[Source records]
■ ■ ■ ■

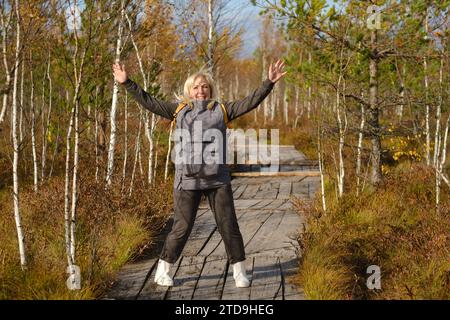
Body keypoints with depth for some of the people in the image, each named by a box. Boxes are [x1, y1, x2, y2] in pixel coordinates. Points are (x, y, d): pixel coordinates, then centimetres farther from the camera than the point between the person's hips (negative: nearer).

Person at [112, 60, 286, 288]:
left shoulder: (221, 110, 8)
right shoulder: (179, 110, 8)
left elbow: (250, 102, 4)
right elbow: (148, 102, 8)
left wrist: (269, 83, -5)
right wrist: (127, 83, 3)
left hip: (218, 180, 1)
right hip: (187, 180, -1)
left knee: (228, 225, 4)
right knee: (181, 228, 3)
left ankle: (239, 271, 16)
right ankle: (163, 270, 18)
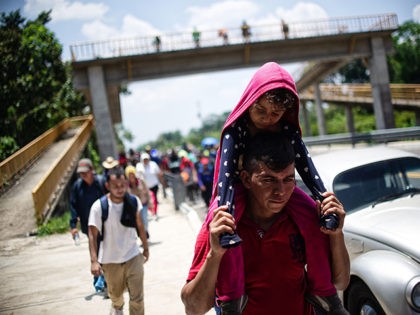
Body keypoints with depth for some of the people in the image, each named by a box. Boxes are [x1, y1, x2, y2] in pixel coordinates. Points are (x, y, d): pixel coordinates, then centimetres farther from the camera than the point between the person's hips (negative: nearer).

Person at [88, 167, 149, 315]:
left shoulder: (133, 201, -9)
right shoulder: (98, 207, -19)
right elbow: (93, 235, -15)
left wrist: (146, 247, 14)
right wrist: (94, 261, -22)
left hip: (133, 257, 1)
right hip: (110, 260, -1)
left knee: (137, 297, -4)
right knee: (115, 293, 21)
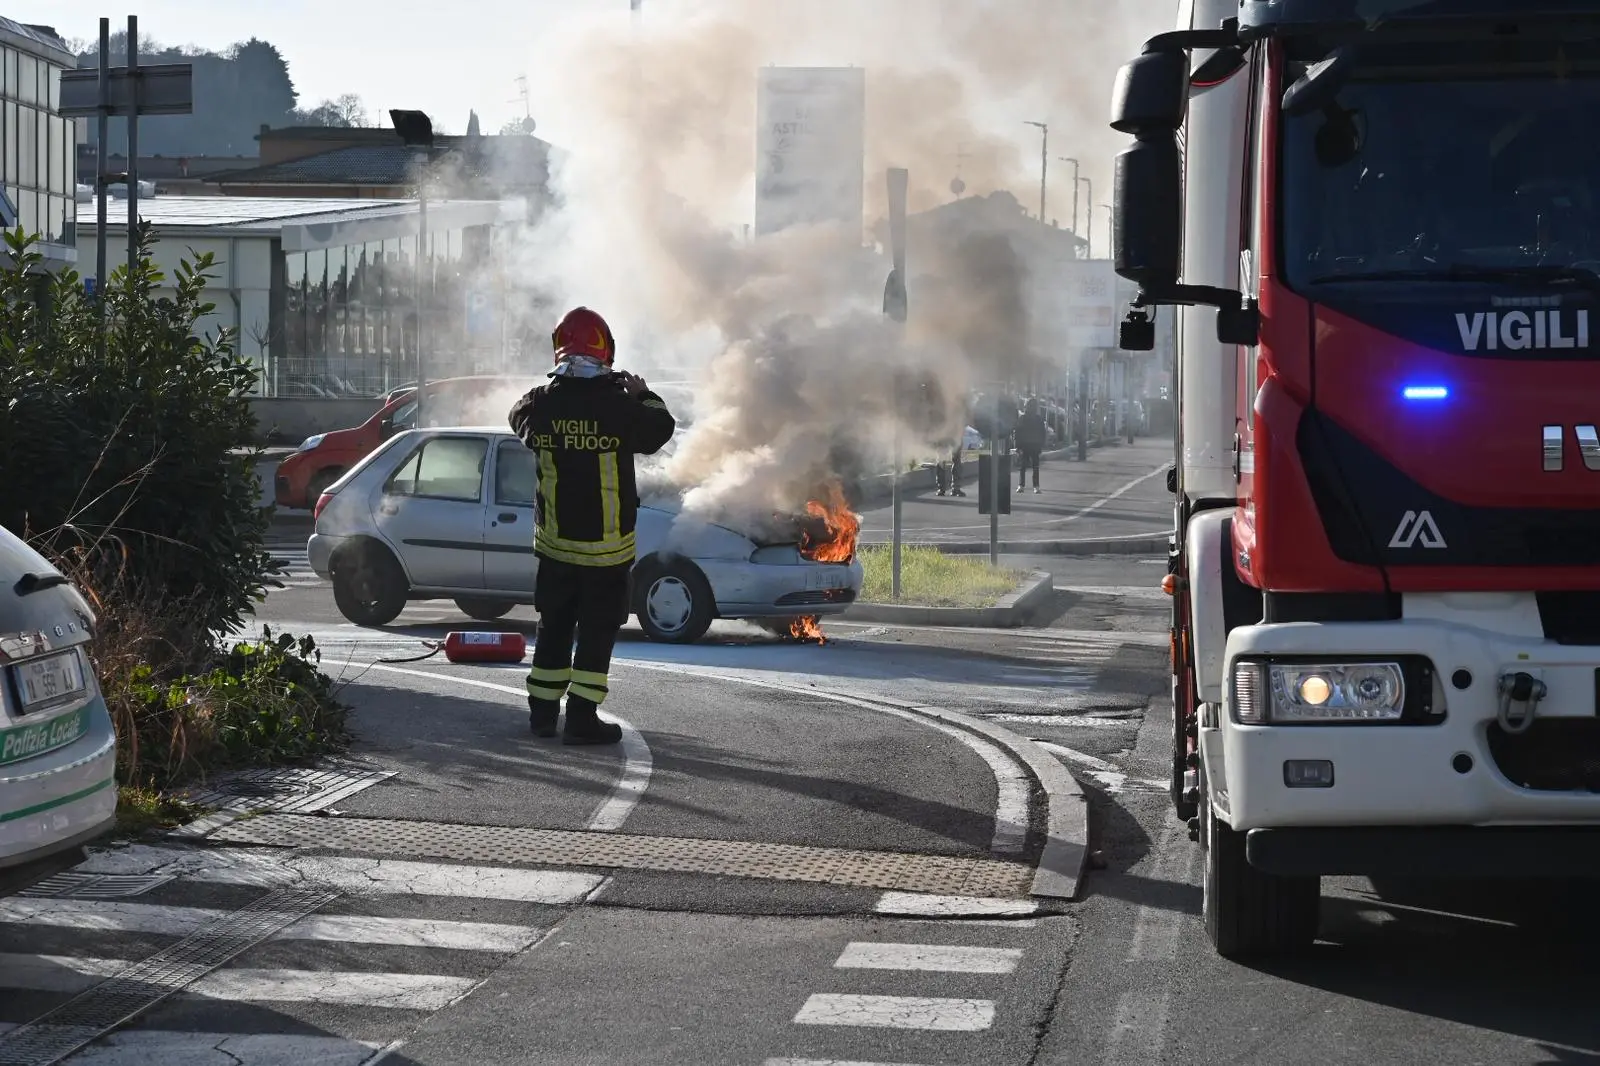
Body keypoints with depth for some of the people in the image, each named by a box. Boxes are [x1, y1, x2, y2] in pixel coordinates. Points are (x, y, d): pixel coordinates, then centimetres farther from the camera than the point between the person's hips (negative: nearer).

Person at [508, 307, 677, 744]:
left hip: (554, 541, 3)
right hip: (607, 544, -3)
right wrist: (641, 393, 18)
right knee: (597, 631, 3)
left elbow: (519, 419, 16)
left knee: (554, 626, 17)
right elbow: (660, 429, 2)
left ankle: (543, 710, 22)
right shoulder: (620, 408, -17)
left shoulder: (541, 404, -9)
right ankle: (582, 718, 0)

■ ■ ■ ■

§ **Activity**: Copy every record exactly, without the pictures.

§ **Answer to this task**:
Body keypoints with depth for some of the people in the image, each named by a box. Boxes are [x1, y1, x2, y2] in pixel coordinates. Points are (x, y, d): pixel coordinates, then centimetres farther from the camera than the point between the person's hips (negative: nearer).

Person at [112, 60, 286, 288]:
left shoulder: (221, 110, 8)
right shoulder: (179, 110, 8)
left elbow: (250, 102, 4)
right elbow: (148, 102, 8)
left wrist: (269, 83, -5)
right wrist: (127, 83, 3)
left hip: (218, 180, 1)
right hip: (187, 180, -1)
left knee: (228, 225, 4)
right knee: (181, 228, 3)
left ankle: (239, 271, 16)
right ankle: (163, 270, 18)
Body keypoints with depth for some of the people in the image, each named by a box. Boxes are [x1, y1, x2, y2] in pixel coordinates. Points are (x, y, d): pixel coordinates, then centimetres farther from the camera than the point between the person's hips (negative: nearer).

Person at [88, 167, 149, 315]:
left shoulder: (133, 201, -9)
right shoulder: (98, 207, -19)
right elbow: (93, 235, -15)
left wrist: (146, 247, 14)
right wrist: (94, 261, -22)
left hip: (133, 257, 1)
right hip: (110, 260, -1)
left knee: (137, 297, -4)
right knee: (115, 293, 21)
Body keypoints with depth for some of the people in the image, each named by a box. Boxes are [x1, y1, x2, y2] in pixel coordinates. Points are (x, y, d): pixel coordinates, then centimetres farther from the camera than the point between the person's hips (negative: nearer).

Person at [508, 307, 677, 744]:
left hip: (554, 541, 3)
right hip: (607, 544, -3)
right wrist: (641, 393, 18)
right knee: (597, 631, 3)
left elbow: (519, 419, 16)
left knee: (554, 626, 17)
right elbow: (660, 429, 2)
left ankle: (543, 710, 22)
right shoulder: (620, 408, -17)
left shoulder: (541, 404, -9)
right ankle: (582, 718, 0)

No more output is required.